David would face many trials before becoming King of Israel. He would be hunted relentlessly by Saul and his men over a long period of time. David lived in caves for safety from Saul and faked insanity with the Philistines to save his life.
David’s character was not developed by one encounter with Goliath. His manhood was molded by the Lord over many years in the fields and through numerous difficult trials and adventures. The Lord required David to be capable in handling little things (his flock) before entrusting him with the nation of Israel.
The masculine journey is a life-long process of being molded into a man of integrity. Many battles must be fought and won. Many hearts must be saved. Courage in the face of fear must prevail for a boy to become a man and a man to become king.
David is a man I admire for many reasons. His love, connection, and close relationship with the Lord is one I desire. His steadfast commitment and meditation on the Lord’s commands gave him the strength, courage, and faith to fight in battle. I appreciate how real and authentic he was as a man of God. He didn’t care about persecution and what others thought about his beliefs. Although imperfect, he was sold out for the Lord.
Over the years, the Lord has molded and shaped my character through difficult trials and tribulations; divorce, being a full-time single father, re-marrying into a blended family, being a step-father, and more. He has taken these seemingly insurmountable obstacles and turned them into good as He has molded my character all at the same time. I am thankful for these trials as I would not be the man I am today without them and there continues to be much room for growth in my character along my masculine journey. We never “arrive” as the men God fully intended us to be. That, however, doesn’t stop us from openly accepting His training and working to be better.

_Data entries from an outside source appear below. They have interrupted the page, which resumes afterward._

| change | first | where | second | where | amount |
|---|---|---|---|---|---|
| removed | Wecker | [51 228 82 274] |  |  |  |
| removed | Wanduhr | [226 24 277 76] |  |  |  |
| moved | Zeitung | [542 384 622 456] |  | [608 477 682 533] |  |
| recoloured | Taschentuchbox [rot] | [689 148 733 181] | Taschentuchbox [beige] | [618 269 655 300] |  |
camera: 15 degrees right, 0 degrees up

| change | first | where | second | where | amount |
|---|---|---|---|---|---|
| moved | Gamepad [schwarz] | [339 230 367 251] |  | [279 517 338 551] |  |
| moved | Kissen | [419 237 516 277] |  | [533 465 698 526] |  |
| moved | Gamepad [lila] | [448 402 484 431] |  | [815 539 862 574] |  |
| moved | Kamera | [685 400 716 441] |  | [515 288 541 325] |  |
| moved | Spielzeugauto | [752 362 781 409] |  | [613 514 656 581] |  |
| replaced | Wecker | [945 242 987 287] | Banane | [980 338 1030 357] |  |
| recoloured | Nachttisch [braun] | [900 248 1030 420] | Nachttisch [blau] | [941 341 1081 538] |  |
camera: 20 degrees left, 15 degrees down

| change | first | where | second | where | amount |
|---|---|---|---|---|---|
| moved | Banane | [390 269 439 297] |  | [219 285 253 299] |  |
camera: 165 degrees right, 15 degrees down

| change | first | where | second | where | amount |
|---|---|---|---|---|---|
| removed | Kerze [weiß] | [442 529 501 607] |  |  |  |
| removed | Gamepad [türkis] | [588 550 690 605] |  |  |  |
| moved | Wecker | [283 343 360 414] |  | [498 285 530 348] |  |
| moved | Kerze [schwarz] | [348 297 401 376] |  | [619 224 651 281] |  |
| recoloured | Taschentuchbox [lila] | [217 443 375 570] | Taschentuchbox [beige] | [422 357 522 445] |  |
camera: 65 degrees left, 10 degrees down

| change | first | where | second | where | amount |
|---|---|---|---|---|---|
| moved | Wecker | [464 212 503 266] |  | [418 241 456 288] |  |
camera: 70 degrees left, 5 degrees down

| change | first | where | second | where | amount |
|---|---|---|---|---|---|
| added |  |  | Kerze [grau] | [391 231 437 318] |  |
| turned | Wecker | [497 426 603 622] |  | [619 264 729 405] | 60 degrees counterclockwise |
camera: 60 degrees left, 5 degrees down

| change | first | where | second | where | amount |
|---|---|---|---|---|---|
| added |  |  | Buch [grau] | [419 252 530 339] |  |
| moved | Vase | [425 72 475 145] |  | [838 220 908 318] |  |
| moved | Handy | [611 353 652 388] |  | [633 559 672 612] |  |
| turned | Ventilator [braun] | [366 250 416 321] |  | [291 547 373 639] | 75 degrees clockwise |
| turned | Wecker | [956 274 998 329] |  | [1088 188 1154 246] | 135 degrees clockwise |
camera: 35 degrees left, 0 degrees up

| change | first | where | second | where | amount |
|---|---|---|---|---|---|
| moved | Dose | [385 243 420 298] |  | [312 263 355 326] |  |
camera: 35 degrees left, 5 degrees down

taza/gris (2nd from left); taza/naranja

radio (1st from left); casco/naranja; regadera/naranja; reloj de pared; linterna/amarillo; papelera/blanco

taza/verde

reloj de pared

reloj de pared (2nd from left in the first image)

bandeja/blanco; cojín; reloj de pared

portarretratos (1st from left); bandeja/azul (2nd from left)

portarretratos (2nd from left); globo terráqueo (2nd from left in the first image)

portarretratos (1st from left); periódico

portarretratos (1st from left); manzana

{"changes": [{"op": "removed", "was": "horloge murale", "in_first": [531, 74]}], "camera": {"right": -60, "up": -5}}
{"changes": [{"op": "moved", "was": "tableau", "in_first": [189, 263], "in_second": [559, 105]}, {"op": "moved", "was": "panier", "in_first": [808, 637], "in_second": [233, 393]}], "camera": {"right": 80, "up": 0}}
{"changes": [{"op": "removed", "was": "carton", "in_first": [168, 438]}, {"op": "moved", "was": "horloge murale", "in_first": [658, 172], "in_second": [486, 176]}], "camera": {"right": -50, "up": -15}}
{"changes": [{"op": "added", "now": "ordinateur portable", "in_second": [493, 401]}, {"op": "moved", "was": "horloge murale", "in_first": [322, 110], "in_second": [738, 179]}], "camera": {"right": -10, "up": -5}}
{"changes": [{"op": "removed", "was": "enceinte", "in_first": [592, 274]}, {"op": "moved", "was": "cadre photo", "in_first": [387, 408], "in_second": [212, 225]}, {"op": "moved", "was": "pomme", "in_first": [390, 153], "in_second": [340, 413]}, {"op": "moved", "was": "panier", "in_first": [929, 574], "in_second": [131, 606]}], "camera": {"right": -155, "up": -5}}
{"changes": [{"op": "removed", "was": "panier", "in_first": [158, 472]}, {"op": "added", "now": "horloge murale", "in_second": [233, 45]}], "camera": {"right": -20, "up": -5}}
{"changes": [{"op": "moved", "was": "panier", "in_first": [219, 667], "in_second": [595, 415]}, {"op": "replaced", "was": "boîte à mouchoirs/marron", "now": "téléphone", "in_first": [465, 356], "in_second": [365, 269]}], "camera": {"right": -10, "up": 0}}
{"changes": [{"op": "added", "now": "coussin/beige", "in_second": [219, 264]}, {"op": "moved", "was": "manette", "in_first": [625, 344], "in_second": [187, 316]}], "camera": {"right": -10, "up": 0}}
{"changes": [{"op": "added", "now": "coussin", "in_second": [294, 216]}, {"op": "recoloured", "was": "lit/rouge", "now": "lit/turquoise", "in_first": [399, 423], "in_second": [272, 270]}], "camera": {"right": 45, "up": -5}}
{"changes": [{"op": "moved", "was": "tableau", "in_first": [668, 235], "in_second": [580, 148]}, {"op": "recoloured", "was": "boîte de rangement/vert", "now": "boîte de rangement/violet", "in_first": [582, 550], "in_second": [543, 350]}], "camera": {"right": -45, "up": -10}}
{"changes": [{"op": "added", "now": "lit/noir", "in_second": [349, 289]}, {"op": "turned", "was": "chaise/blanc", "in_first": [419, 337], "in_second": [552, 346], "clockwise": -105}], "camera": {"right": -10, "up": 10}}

I look forward to meeting my Father in Heaven someday. I envision it looking something like the excerpt from the book “The Way of the Wild Heart” (pages 217-218) by John Eldredge directly below. This short description of coming Home speaks to my soul as a man and makes me want to be the warrior son He always intended me to be.
“Picture in your mind’s eye an image of a great warrior, a renowned champion, returning home from far-off lands. His fame has long preceded him, and now the reports of his feats are confirmed by the scars he bears, the remembrance of wounds more noble than any tokens of honor. With dignity he moves up the main causeway of the city, lined with the faces of his people, the very people for whom he has fought bravely, whose freedom he has secured. The warrior has returned after years on the field of battle, returning only when triumph was achieved and not a moment before. This is his homecoming, and it is as a conquering hero he returns. Before him, at the head of the street, stands the king, who is his father. The scene is both a homecoming and a coronation. For the father-king will now hand the kingdom over to his son.”
Now let’s get to work! Be the man He intended you to be!